The media literacy references are very helpful with links to further reading, study guides and lesson plans. The glossary will facilitate a grasp of the terminology, and the bibliography is focused on the best literature on media literacy education. The best, for me, is the index. I won’t buy a non-fiction book any more unless it has an index. Unless you have had a book published you may not know that the index is an act of generosity on the part of the author. In most cases, the author pays to have his or her work indexed.

 

One of the most interesting upgrades to the second edition of this book are ways that teachers from the field understand and practice media literacy in “Voices from the Field” at the end of each chapter.
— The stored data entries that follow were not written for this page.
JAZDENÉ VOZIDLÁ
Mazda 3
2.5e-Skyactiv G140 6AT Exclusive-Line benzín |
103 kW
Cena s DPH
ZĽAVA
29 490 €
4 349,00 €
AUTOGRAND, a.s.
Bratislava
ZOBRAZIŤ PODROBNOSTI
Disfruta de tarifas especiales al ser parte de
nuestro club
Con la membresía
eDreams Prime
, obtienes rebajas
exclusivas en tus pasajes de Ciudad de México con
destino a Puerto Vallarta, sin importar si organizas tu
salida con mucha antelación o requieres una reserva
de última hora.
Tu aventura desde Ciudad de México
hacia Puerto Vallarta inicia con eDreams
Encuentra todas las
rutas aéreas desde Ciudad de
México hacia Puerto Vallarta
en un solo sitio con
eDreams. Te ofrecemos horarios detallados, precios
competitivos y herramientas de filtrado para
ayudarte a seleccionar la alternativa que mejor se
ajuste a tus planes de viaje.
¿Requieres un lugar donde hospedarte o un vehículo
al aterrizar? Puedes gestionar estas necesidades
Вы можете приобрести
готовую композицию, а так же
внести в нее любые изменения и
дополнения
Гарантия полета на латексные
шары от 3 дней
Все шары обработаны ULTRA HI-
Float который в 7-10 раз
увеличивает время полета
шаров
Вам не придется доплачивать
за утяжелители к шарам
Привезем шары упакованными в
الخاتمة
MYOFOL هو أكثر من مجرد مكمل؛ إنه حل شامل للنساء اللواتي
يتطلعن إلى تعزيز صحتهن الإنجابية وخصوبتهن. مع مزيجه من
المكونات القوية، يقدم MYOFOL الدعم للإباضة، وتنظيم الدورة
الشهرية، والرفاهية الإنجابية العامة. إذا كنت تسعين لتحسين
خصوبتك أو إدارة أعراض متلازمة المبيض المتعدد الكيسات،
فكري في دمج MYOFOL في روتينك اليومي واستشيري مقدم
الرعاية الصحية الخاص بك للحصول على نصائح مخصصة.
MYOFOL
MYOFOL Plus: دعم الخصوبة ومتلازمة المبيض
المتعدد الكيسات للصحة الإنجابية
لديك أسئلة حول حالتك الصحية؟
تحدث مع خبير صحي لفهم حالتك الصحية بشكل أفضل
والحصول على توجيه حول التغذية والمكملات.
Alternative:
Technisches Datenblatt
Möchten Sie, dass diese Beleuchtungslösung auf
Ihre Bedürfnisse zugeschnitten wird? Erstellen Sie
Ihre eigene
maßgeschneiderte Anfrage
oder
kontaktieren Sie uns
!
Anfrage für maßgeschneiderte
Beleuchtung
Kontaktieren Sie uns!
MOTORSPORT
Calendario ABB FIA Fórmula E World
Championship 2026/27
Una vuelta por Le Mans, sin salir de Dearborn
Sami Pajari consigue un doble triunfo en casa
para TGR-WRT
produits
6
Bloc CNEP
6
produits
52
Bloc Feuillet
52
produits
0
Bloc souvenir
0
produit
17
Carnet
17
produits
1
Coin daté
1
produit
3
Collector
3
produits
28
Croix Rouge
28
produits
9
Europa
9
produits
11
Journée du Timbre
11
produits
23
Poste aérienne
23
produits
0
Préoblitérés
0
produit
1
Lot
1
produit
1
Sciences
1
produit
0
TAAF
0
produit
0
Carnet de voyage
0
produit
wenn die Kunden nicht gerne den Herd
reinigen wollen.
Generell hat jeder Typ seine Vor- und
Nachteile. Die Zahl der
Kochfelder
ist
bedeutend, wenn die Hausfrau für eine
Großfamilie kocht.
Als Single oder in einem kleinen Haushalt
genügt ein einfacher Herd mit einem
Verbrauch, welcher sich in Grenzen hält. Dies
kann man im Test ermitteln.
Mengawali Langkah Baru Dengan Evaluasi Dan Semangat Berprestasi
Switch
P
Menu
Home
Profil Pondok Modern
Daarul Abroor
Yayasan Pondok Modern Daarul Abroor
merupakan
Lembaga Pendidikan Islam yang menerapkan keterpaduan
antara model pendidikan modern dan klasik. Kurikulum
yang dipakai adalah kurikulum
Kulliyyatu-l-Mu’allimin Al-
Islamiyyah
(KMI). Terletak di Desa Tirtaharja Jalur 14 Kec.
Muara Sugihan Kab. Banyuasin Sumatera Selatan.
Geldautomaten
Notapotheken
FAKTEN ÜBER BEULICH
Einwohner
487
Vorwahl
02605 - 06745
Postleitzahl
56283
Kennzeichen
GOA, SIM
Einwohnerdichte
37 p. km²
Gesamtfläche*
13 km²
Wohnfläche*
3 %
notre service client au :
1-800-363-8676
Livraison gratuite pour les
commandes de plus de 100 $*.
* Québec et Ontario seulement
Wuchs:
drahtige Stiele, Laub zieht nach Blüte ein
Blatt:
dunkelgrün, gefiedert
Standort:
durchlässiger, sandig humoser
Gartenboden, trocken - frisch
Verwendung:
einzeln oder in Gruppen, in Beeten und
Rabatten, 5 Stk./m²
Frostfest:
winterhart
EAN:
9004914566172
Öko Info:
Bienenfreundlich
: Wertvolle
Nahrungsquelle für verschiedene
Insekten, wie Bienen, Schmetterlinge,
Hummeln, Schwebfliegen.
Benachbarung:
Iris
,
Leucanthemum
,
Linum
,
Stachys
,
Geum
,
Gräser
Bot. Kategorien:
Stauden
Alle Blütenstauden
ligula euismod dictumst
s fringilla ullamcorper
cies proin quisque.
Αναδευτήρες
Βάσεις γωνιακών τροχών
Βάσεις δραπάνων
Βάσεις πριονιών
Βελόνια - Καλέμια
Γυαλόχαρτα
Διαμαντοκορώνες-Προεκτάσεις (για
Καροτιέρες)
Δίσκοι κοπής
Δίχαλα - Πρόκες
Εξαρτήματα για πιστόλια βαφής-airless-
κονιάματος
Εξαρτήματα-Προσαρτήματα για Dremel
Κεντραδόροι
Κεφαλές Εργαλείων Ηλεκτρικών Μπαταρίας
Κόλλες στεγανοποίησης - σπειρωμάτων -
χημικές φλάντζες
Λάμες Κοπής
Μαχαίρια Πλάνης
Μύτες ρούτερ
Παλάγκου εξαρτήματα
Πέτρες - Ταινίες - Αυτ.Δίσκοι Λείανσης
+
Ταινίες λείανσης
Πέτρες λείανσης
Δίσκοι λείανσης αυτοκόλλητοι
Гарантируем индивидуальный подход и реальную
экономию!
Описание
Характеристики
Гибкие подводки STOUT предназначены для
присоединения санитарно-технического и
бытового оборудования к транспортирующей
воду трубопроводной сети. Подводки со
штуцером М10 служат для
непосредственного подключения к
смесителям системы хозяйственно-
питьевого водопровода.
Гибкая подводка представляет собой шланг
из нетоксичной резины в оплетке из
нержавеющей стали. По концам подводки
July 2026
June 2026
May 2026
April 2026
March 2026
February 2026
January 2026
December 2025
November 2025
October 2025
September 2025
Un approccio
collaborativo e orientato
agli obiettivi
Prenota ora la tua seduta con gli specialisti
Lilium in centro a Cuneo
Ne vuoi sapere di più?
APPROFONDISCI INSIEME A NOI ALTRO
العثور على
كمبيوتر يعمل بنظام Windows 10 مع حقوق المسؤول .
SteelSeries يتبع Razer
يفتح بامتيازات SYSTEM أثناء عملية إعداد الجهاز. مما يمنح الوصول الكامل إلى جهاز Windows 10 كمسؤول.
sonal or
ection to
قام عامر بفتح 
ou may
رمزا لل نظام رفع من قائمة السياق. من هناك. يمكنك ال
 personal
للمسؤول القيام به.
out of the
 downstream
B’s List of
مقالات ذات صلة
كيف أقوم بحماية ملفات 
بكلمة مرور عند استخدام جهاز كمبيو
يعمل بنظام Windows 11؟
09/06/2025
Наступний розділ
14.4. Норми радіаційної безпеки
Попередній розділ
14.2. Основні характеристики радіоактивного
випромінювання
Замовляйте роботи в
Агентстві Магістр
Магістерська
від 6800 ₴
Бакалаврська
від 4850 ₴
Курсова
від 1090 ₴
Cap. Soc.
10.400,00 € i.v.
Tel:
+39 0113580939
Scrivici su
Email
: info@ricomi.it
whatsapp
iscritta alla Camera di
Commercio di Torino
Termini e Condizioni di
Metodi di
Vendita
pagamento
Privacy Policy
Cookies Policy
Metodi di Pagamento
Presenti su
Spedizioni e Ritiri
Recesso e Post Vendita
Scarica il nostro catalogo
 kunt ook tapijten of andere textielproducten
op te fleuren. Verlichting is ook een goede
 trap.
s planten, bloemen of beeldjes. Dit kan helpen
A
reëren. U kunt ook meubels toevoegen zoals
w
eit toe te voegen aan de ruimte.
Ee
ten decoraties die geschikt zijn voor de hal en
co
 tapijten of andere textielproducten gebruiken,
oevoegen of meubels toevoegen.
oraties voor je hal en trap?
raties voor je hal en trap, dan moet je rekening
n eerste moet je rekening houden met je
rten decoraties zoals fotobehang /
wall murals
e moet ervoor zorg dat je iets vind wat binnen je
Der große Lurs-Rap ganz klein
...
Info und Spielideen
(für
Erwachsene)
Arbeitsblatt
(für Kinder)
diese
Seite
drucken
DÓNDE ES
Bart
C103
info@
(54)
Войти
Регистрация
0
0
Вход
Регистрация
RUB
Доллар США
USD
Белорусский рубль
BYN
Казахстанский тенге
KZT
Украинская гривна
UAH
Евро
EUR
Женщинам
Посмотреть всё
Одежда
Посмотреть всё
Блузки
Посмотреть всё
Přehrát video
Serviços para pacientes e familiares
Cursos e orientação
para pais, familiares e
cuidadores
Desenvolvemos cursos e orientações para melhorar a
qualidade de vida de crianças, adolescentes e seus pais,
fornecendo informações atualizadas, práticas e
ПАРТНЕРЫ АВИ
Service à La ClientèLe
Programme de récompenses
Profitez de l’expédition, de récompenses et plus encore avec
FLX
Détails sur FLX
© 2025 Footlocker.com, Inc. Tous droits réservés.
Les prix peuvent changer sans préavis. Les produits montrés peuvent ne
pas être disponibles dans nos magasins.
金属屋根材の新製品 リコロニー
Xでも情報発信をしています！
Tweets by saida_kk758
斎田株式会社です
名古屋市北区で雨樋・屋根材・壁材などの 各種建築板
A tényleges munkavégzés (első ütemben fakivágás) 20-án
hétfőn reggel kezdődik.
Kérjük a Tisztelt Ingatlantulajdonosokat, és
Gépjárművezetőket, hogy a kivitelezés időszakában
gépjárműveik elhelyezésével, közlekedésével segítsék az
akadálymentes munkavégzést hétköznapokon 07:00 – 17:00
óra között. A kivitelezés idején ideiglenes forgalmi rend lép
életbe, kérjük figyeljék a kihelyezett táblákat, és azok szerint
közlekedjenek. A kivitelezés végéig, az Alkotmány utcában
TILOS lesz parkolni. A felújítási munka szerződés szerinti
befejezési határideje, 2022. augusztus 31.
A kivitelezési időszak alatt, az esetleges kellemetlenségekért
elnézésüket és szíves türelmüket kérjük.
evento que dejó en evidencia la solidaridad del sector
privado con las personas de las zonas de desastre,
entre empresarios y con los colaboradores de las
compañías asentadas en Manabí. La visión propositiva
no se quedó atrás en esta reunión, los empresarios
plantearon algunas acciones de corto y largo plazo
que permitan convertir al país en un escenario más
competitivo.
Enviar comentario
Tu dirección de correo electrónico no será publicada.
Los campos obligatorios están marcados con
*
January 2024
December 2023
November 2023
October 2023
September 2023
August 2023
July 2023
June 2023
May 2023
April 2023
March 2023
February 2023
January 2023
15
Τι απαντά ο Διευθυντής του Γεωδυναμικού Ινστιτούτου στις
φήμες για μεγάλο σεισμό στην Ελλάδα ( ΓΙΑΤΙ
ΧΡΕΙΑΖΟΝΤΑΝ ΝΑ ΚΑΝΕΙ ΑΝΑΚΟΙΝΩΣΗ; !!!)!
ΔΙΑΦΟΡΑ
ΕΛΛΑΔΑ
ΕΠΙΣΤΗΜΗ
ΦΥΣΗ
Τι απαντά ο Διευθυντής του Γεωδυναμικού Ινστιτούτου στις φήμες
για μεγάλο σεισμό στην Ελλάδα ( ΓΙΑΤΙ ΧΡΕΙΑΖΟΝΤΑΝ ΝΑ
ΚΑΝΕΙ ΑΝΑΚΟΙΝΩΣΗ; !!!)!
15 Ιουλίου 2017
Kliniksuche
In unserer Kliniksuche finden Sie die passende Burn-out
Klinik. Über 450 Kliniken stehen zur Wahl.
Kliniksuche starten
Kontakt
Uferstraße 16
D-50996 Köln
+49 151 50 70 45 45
Jeff Share of UCLA, for example, explains that critical media literacy is transformational and important to social justice when he says it “aims to expose and challenge dominant ideological discourses, unjust social structures and hierarchical power relations.”

 

I always remember what Sister Elizabeth Thoman and Tessa Jolls of the Center for Media Literacy in Los Angeles said about media literacy. “It is an educational imperative for the 21st century” and a PBS video on marketing to youth that said, “We should study the media because it spends millions of dollars to study us.” Finally, in the two books I wrote with Sister Gretchen Hailer on media literacy in faith formation, “We live in a world permeated by all kinds of media programs and technologies …that are often in conflict with those of believing communities. It is important that children be educated about the dynamics of these media and the culture they create” so that they can develop skills and be empowered to make positive choices about the media they consume and create.*

 

“Media Literacy in the K-12 Classroom” is a dynamic contribution to the field media literacy education resources. The principles and frameworks apply even as new media technologies and platforms merge and emerge. If you are looking for a new kind of book to read over the summer, this is it. Keep in mind media literacy doesn’t make you doubt what you see and hear, it asks you to question it by pulling back the curtain and getting involved in our mediated and mediating world.

 

* Our Media World: Teaching Kids K-8 about Faith and media, Pauline Books & Media, Boston, 2010; Media Mindfulness: Educating Teens about Faith and Media, St. Mary’s Press, 2007.